With this return to normal came the assumption that the opportunity for gain was far greater when investing in the high-quality companies that had been stay-at-home losers and whose earnings had not yet fully recovered, while the stay-at-home winners had run their course.

And this belief played out in markets. Those companies that had done welluntil the end of last summer suffered and the enthusiasm for tech stocks all but disappeared as investors piled into value stocks. But nearly one year later, is this still true today? And if so, are tech stocks broken for good?

Simply answered, no, and for the simple reason of growth. Since late august 2020, the S&P 500 Value index has gone up by 25% versus 15% for FAANG stocks.

At the same time, the earnings per share of the S&P500 Value index has gone up by 29% over the period versus 42% for the FAANGs. So while the FAANG stocks gained less over the last 10 months, they also became the better value in terms of amount of earnings per price paid (priceto-earnings ratio) than value-style stocks, and this trend is unsustainable. Unless profit growth among the FAANGs slows down significantly, their stocks should eventually catch up with and overtake value stocks. 

We are confident that tech stocks do have more room to run indeed and that the ascendancy of value stocks will ultimately be limited by slower revenue growth among value-style companies.

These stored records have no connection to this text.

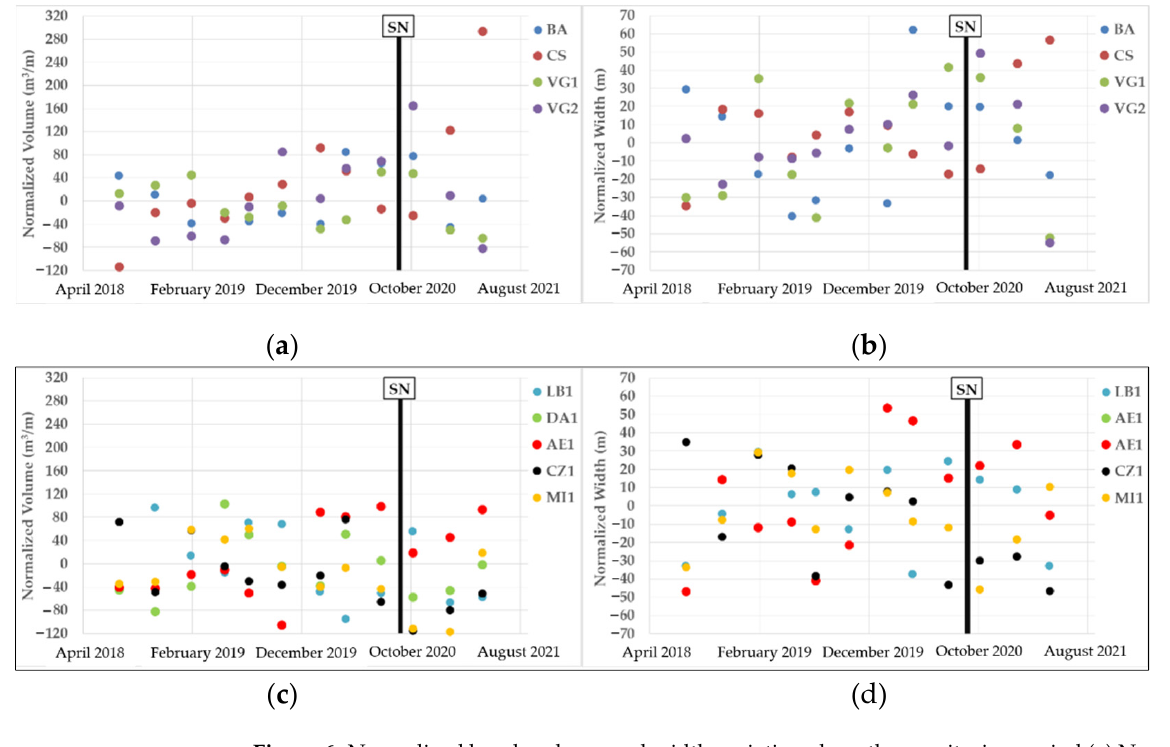
Figure 6. Normalized beach volume and width variation along the monitoring period ( a ) Normalized volume in the SD; ( b ): Normalized width in the SD; ( c ): Normalized volume downdrift of SD; ( d ) Normalized width downdrift of SD.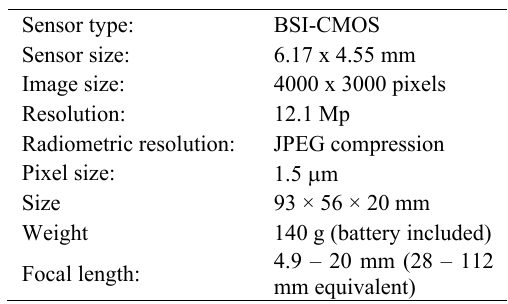
Table 4. Technical specifications of the compact camera, Canon IXUS 115 HS.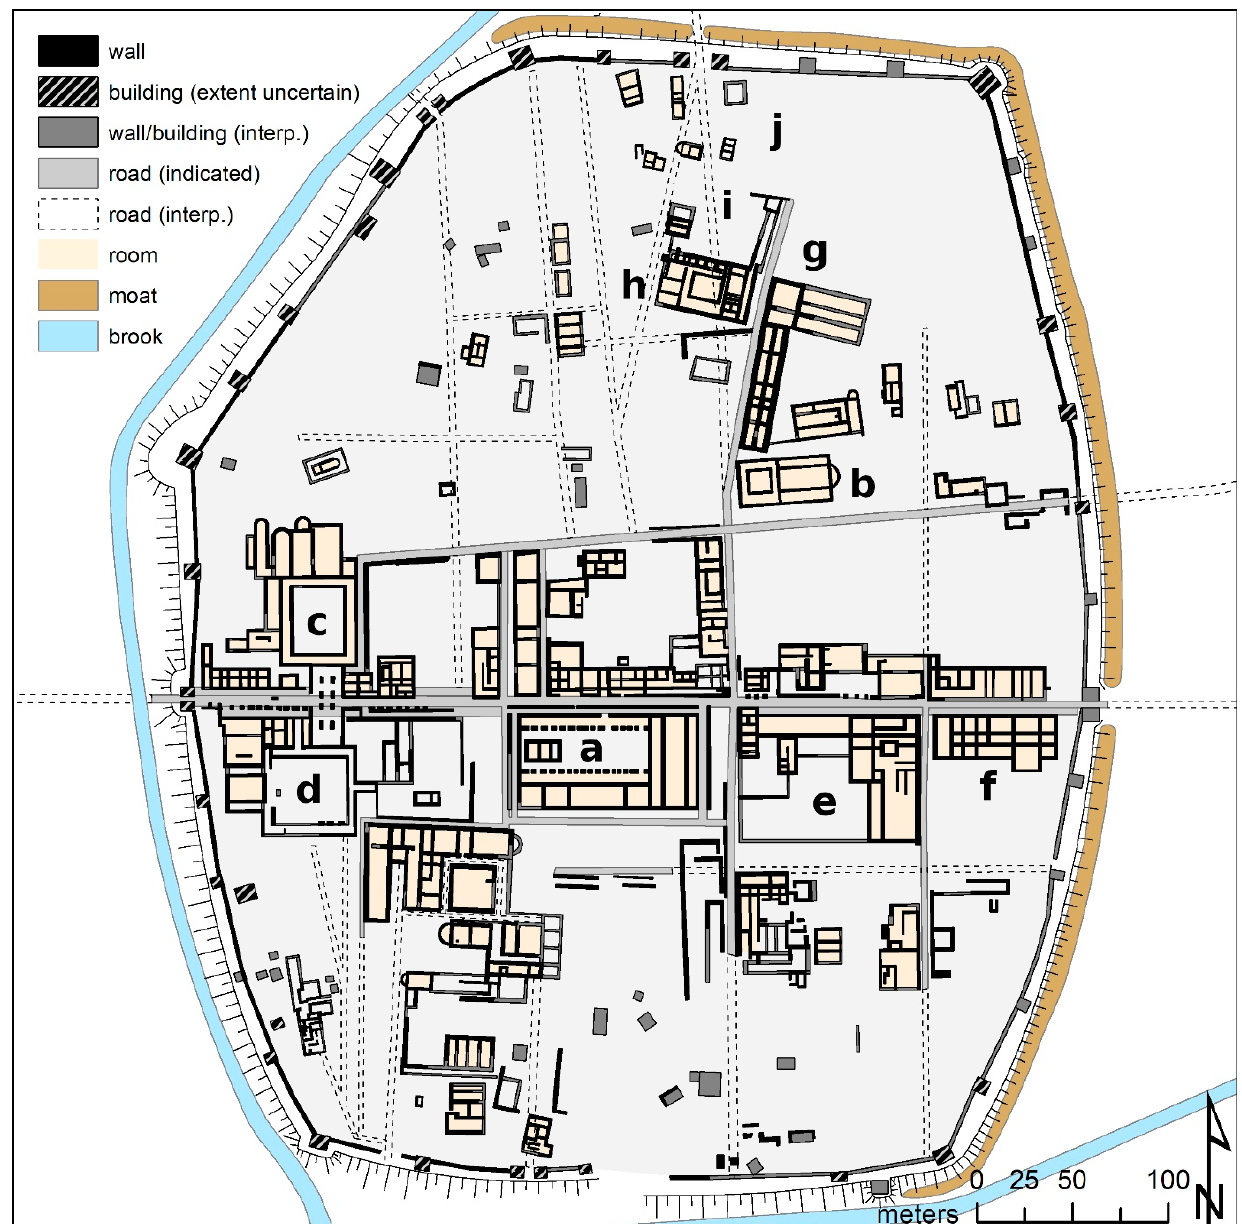
Figure 18. Idealized interpretative map of the town with the forum ( a ), the basilica excavated by Grbi ć in 1935 ( b ), two large courtyards ( c , d ), an insula also partly excavated in 1935 ( e ), suspected tabernae at the east gate ( f ), possible early christian buildings ( g , h ) that superimpose an older road ( i ), as well as several smaller individual buildings in the north ( j ).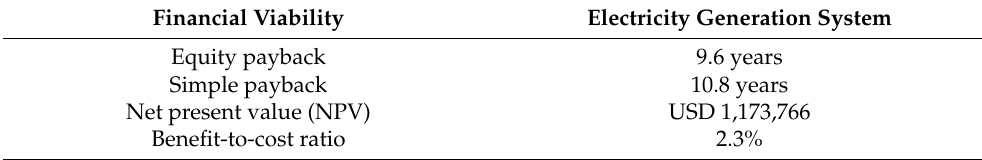
Table 8. Project financial output parameters for an annual electricity rate of 0.1 USD/kWh.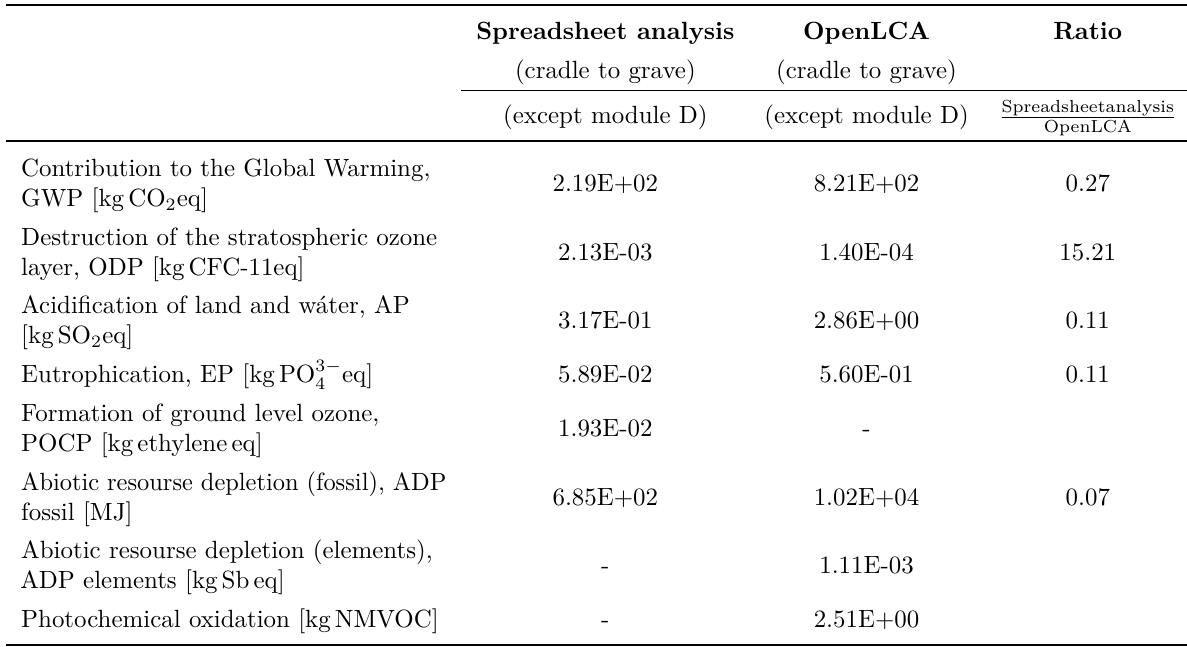
Table 1. Comparison of the environmental impacts obtained according to the calculation made in a spreadsheet and in the OpenLCA software for the same product.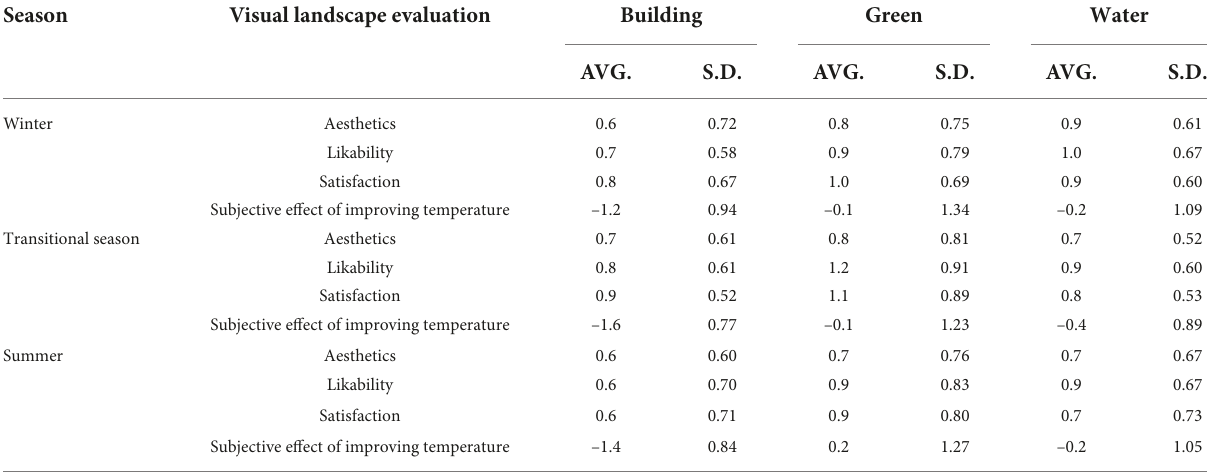
TABLE 8 Visual landscape evaluation results.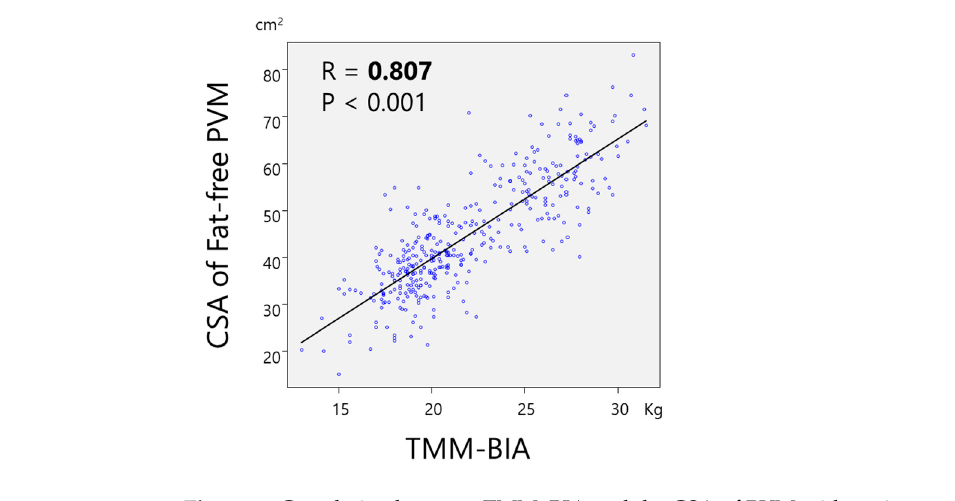
Figure 3. Correlation between TMM–BIA and the CSA of PVM without intramuscular fat. There was a significant correlation between TMM–BIA and the CSA of fat-free PVM with r = 0.807. TMM–BIA, trunk muscle mass measured by bioelectrical impedance analysis; CSA, cross-sectional area; PVM, paravertebral muscles.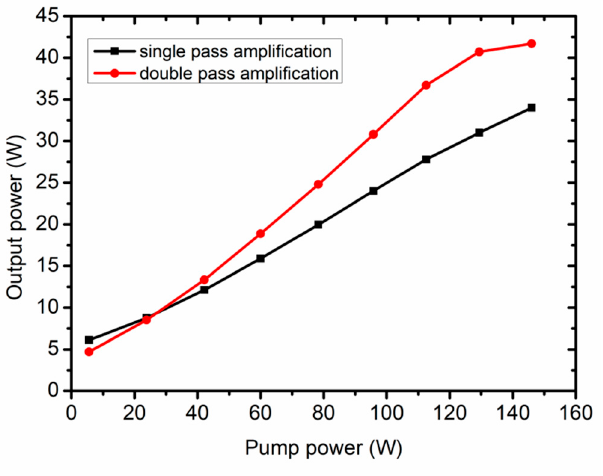
Figure 4. Output power of single ‐ and double ‐ pass amplification of the second stage SCF amplifier.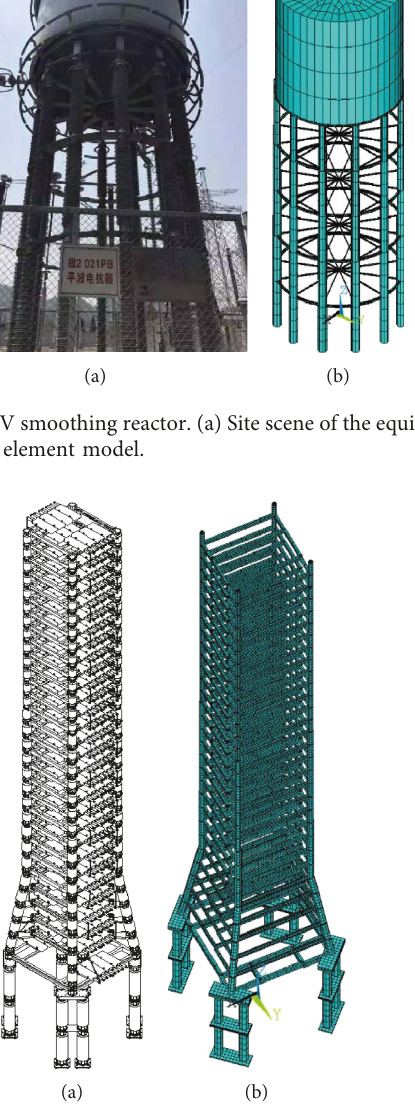
Figure 8: UHV filter tower. (a) Structural assembly drawing and (b) finite element model.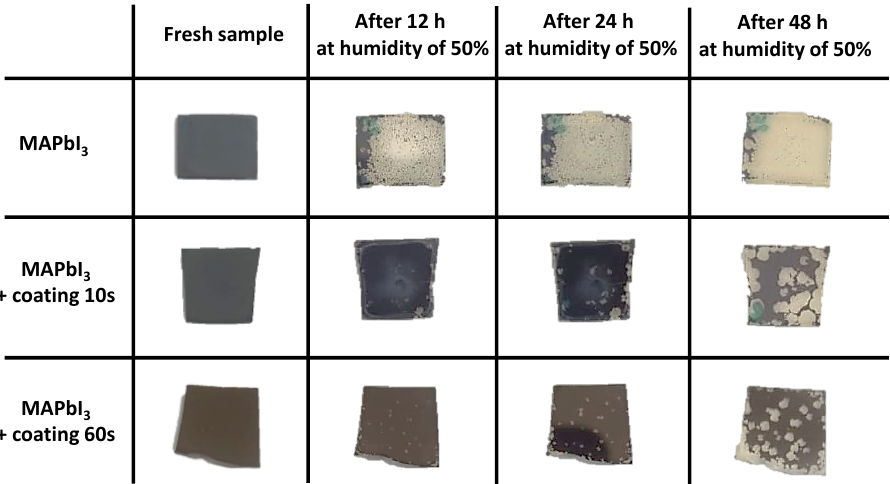
Figure 8. Photographs of pristine MAPbI 3 film and of samples obtained after the plasma deposition (10 and 60 s) of the fluorocarbon coating on the perovskite at different times of storage (0, 12, 24 and 48 h) in a sealed glass chamber at humidity of 50% and temperature of 25 °C.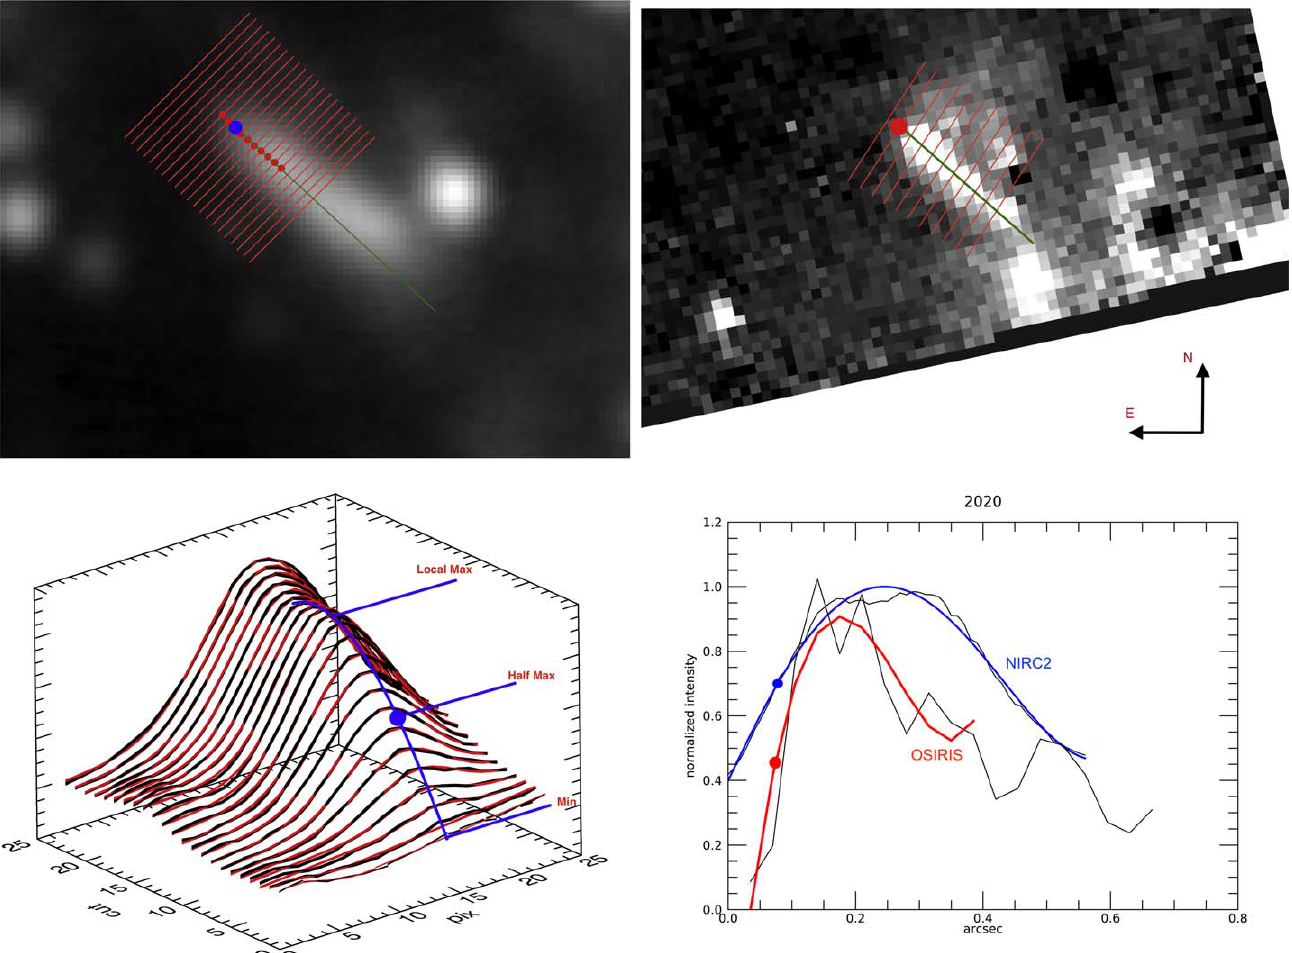
Figure 2. De fi ning the position, orientation, and pro fi le of X7. Top left: NIRC2 2020 Lp image showing a series of cuts along X7 ridge. The central peak of each cut ( shown as a red dot ) is determined with a Gaussian. A linear fi t to these peaks ( green line ) de fi nes the ridge of X7, while the half-maximum along ridge pro fi le de fi nes the location of the tip ( shown as a blue dot ) . Bottom left: 3D rendering of the NIRC2 cuts ( the vertical axis represents the intensity ) in black, together with the corresponding Gaussian fi t overplotted in red and the tip measurement in blue. Top right: OSIRIS 2020 Br- γ narrowband image of X7 that highlights the series of cuts used to measure the tip location. Bottom right: Comparison of X7 ʼ s ridge pro fi le in dust ( NIRC2- Lp ) and gas ( OSIRIS Br- γ ) emission ( extracted along the green lines shown in the top panels ) . A polynomial fi t to each of the pro fi les, along with the measured location of the tip, is shown in blue for NIRC2 and in red for OSIRIS. The pro fi les are shifted along the direction of the ridge to match the half-max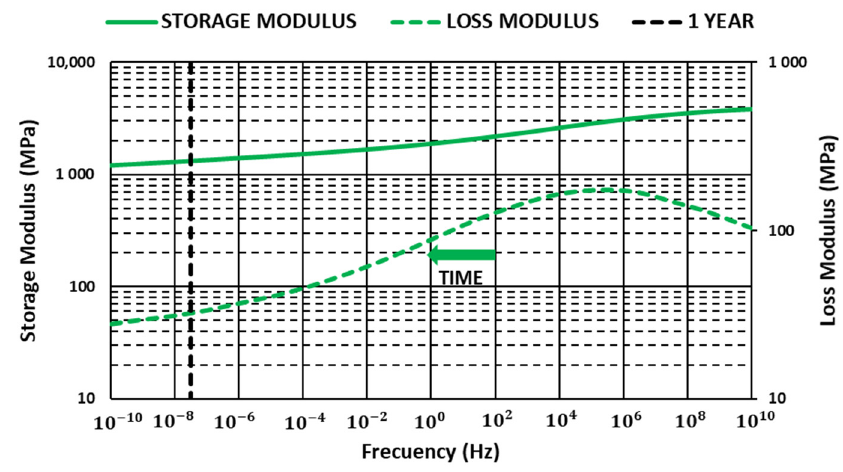
Figure 7. Variation in the storage and loss modulus with time PBT G20 (T = 56.3 ◦ C).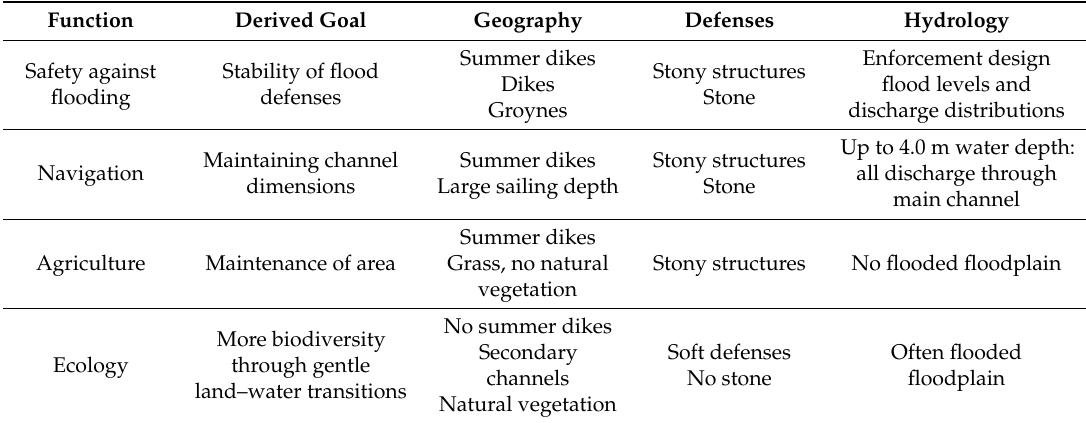
Table 2. Sectoral wishes with regard to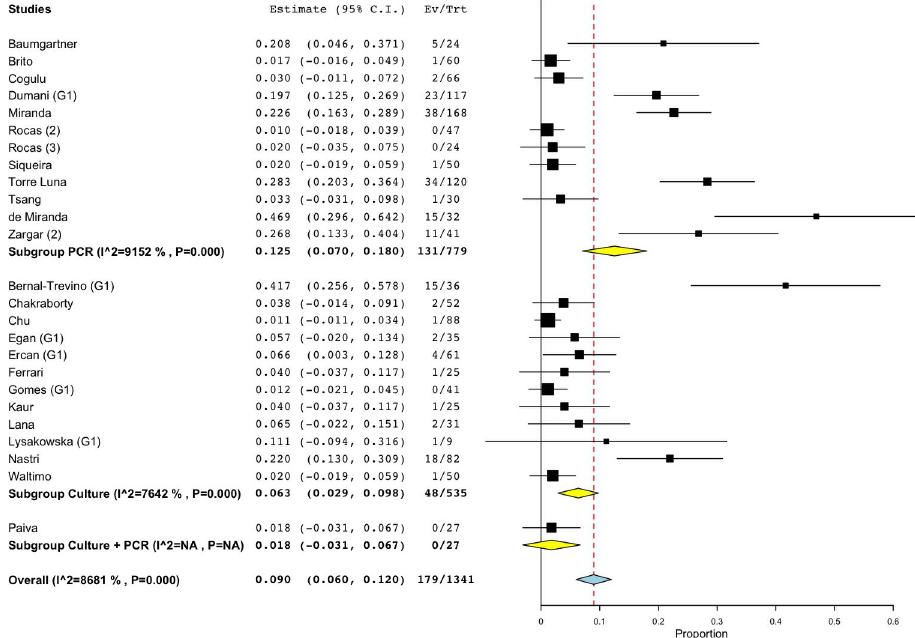
Fig 3. Forest plot representing fungal species prevalence in primary endodontic infections, distinguishing the methods of detection.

Technology company profit growth – particularly among the FAANGs - will likely slow down somewhat and revert towards pre-Covid trends. But their structurally faster and durable growth potential has been clearly established.

In the last 13 years, the profits of the MSCI World index have grown by an average of 2% per year and are now around 45% higher than they were in July 2008. Over that same time period, profit growth for the MSCI World Technology index, was more than quadruple that rate at 9% per annum, and current profit growth is nearly 350% higher than in the summer of 2008.

As long as innovation continues to thrive and assuming that we will not be giving up our smart phones to return to writing letters anytime soon, tech growth and more specifically, tech earnings growth, should be well supported to continue. Furthermore, this profit growth should carry on propelling tech stocks upward. As the Covid lockdown effects – both negative and positive – on non-tech companies abate, the earningsgrowth drivers of these companies will likely also be less favourable than those of tech companies, as they were before the pandemic.

We believe that technology will be a long-term, sustainable contributor to the solutions needed to make the world a better place. That idea is core to our approach to company selection and how we advise our clients regarding  their own portfolio decisions. Indeed, investing in technology is an investment in the future.